Die Applikation von small interfering RNA (siRNA) mit leberspezifischen Vektoren wie JNJ3989 stellt eine weitere Möglichkeit dar, die HBs-Antigenlast gezielt zu reduzieren. Das Wirkprinzip der RNA-Interferenz basiert auf einem natürlichen zellulären Prozess, der die gezielte Abschaltung von Genen auf Ebene der Proteinbiosynthese ermöglicht. Die Wechselwirkung von siRNA mit komplementärer mRNA führt dazu, dass diese selektiv abgebaut wird. Somit steht die mRNA nicht mehr für den letzten Schritt der Proteinbiosynthese (Translation) zur Verfügung und die Menge des dadurch kodierten Proteins in der Zelle nimmt ab.
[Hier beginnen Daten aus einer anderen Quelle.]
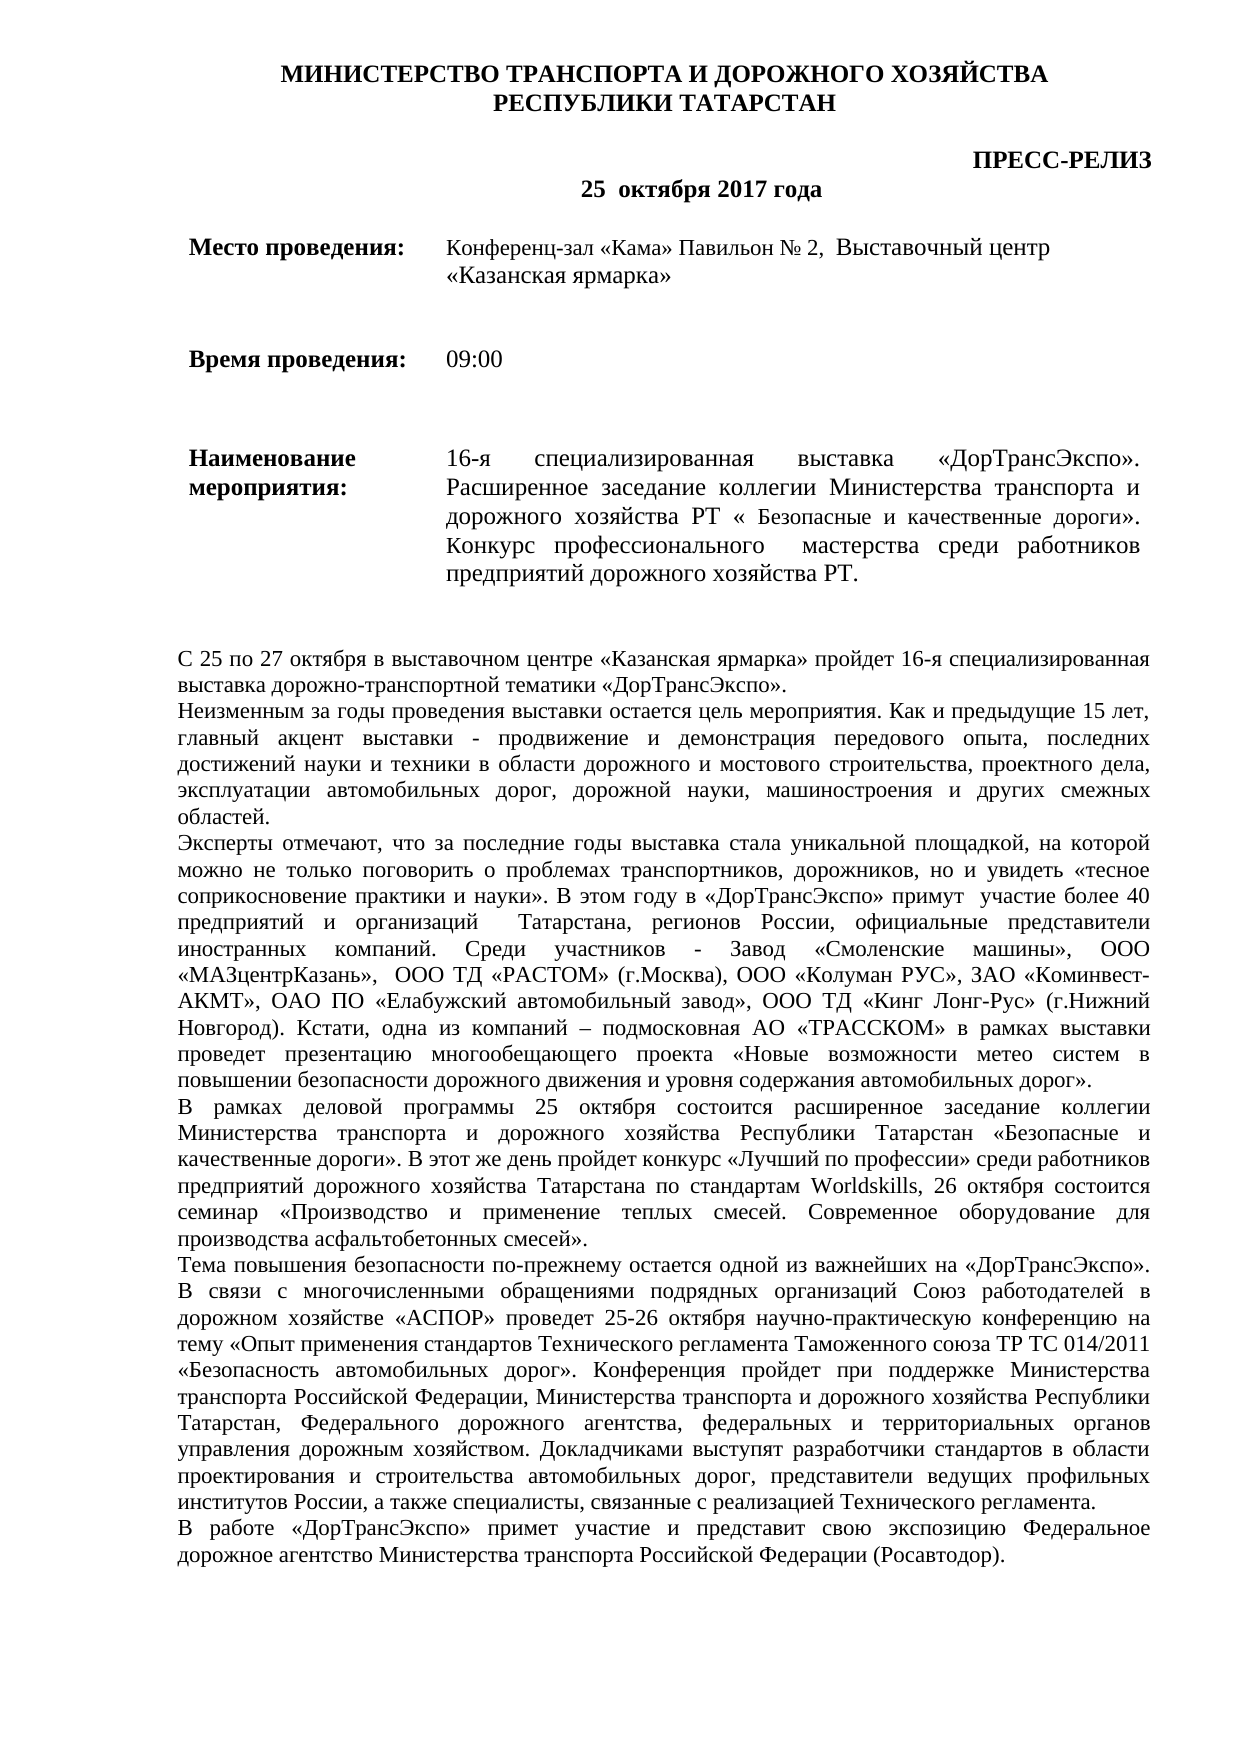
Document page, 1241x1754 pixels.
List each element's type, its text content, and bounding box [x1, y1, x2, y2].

Von einer Abnahme des HbsAg erhoffen sich Forscher eine Verbesserung der Immunantwort.
Im Endstadium einer Leberzirrhose bietet nur die Organtransplantation eine Heilungschance. Im Bild der Transport eines Spenderorgans. / Foto: DSO/Andreas Steeger
Eine chronische Infektion mit dem Hepatitis-D-Virus (HDV) gilt als besonders aggressiv und schwierig zu therapieren. Mediziner nennen das Virus aus diesem Grund häufig auch »D wie devil«. 70 bis 90 Prozent der HDV-Infektionen verlaufen schwer. Auch bei jungen Menschen führt eine Infektion rasch zur Leberzirrhose und macht relativ bald eine Transplantation notwendig. Auf die aktuelle Standardtherapie mit Interferon α (IFNα) sprechen gerade einmal 25 Prozent der Patienten an.
Da das Virus ein Oberflächen-Protein des B-Virus, das HbsAg, benötigt, um infektiöse Viruspartikel bilden zu können, tritt eine HDV-Infektion niemals allein, sondern immer als Co-Infektion neben HBV auf. Primäres Ziel der HDV-Therapie ist daher die erfolgreiche Bekämpfung der HBV-Infektion. Deshalb werden therapeutische Ansätze der HBV-Therapie wie der Einsatz von Entry-Inhibitoren oder die Blockade der HbsAg-Freisetzung durch Nukleinsäure-Polymere wie REP 2139 auch in der Behandlung von HDV-Infektionen erprobt.